Inside that crack, Jason Todd's soul was not at peace.

---

He was falling through light.

There was no ground beneath him, no sky above, no air in his lungs because he had no lungs, no hands to reach out because he had no hands. He was consciousness without a body, awareness without a self, a single point of perception drifting through an ocean of colour.

Red light that hummed with power. Blue light that whispered of speed. Yellow light that cackled with madness. Pink light that burned with love. Black light that swallowed everything it touched. And everywhere, everywhere, the green.

The green light pulsed like a heartbeat. It reached for him, wrapped around him, tried to pull him into its current. He felt it examining him, testing him, searching for something he did not possess. And then it recoiled.

Not chosen, the green whispered. Not worthy. Not one of us.

It released him, and he began to fall faster, tumbling through the currents of colour, watching them recede as he plunged toward darkness. He tried to scream, but he had no mouth. He tried to fight, but he had no limbs. He was nothing, less than nothing, a ghost rejected by the very light that had called to him.

And then a hand closed around his wrist.

He had a wrist. He had a hand. He had a body again, solid and real, and the hand gripping him was cold as metal and strong as chains. He looked up and saw a face that was not a face—a skull of silver and chrome, a mask of exposed muscle and pulsing cables, two red eyes burning in the hollows where a human's eyes should be.

"You are not chosen," said Lord Zedd, and his voice was the grinding of tectonic plates, the collapse of stars, the death of worlds. "But I can use you anyway."

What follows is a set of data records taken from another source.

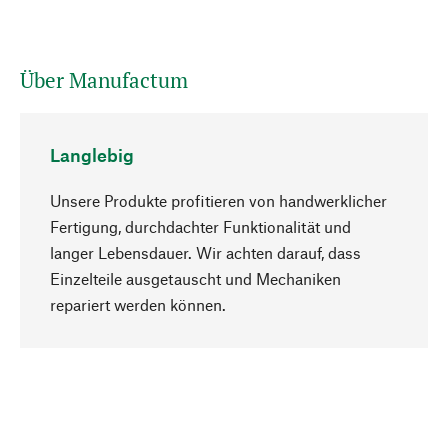
Über Manufactum
Langlebig
Unsere Produkte profitieren von handwerklicher
Fertigung, durchdachter Funktionalität und
langer Lebensdauer. Wir achten darauf, dass
Einzelteile ausgetauscht und Mechaniken
Nach oben
repariert werden können.
Bewusst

The darkness swallowed them both.

---

The surface of the Lazarus Pit exploded.

Jason Todd's body shot upward from the violet depths like a spear thrown by the hand of a god. Water erupted in all directions, steaming where it struck the stone, hissing where it touched the torches lining the walls. His back arched. His mouth opened. And the scream that tore from his throat was not human—it was the sound of a universe being born inside a dead boy's chest.

Then his eyes opened.

They were green. Not the green of the Lazarus waters, not the green of life or poison or the patina on old copper. They were the green of will made visible, of defiance given form, of a soul that had been told it was not worthy and had refused to accept the verdict. They burned in the darkness of the cavern like emerald suns.

He collapsed on the edge of the Pit, coughing up violet water, his hands scrabbling for purchase on the wet stone. His nails cracked against the rock and healed in the same breath. His muscles spasmed, rebelled, rebuilt themselves. Every breath was agony. Every heartbeat was a war.

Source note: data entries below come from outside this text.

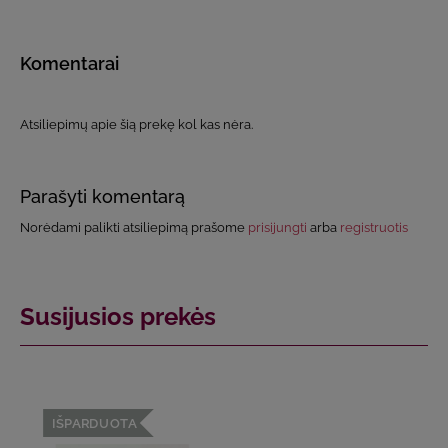
Komentarai
Atsiliepimų apie šią prekę kol kas nėra.
Parašyti komentarą
Norėdami palikti atsiliepimą prašome
prisijungti
arba
registruotis
Susijusios prekės
IŠPARDUOTA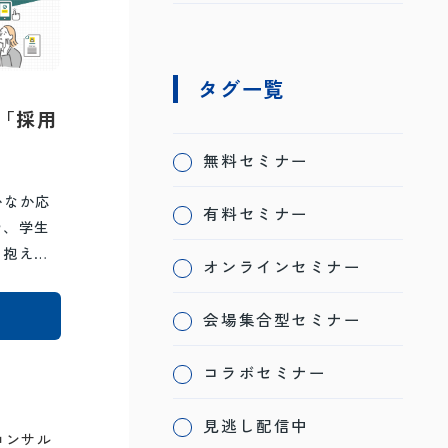
タグ一覧
「採用
無料セミナー
かなか応
有料セミナー
や、学生
を抱えて
オンラインセミナー
会場集合型セミナー
コラボセミナー
見逃し配信中
コンサル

"Where—" His voice was ash and rust. "Where is he?"

Ra's al Ghul knelt beside him, and for a moment the Demon's Head looked almost gentle. "If you mean the Joker, he lives. Batman found him. Batman saved him. Batman returned him to Arkham Asylum, where he will remain until his next escape."

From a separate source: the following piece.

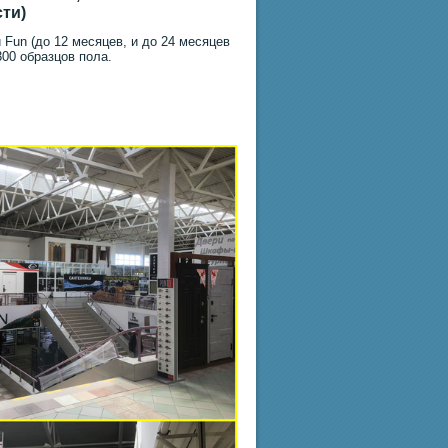
сти)
 Fun (до 12 месяцев, и до 24 месяцев
300 образцов пола.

The words landed like knives in Jason's chest. He turned his burning eyes toward Ra's, and something in his expression made even the centuries-old assassin pause.

"Saved him," Jason repeated. "He saved him."

"He does not kill," Ra's said, and there was no judgment in his voice, only fact. "Not the Joker. Not anyone. It is the line he will not cross, even for the son he loved."

Loved. Past tense. Jason heard it. He filed it away with all the other things he had learned about Bruce Wayne in the years he had worn the Robin suit. Loved. Past tense. Buried with the body.

Talia draped a cloak over his shoulders, and her touch was warm where everything else was cold. "You have time now, Jason Todd. Time to heal. Time to train. Time to become what you need to be."

He pulled the cloak around himself, but his eyes never left the surface of the pool. The violet waters had already faded back to their familiar green, but he had seen something in them. A face. A mask. A promise.

He did not ask what it meant. He was not sure he wanted to know.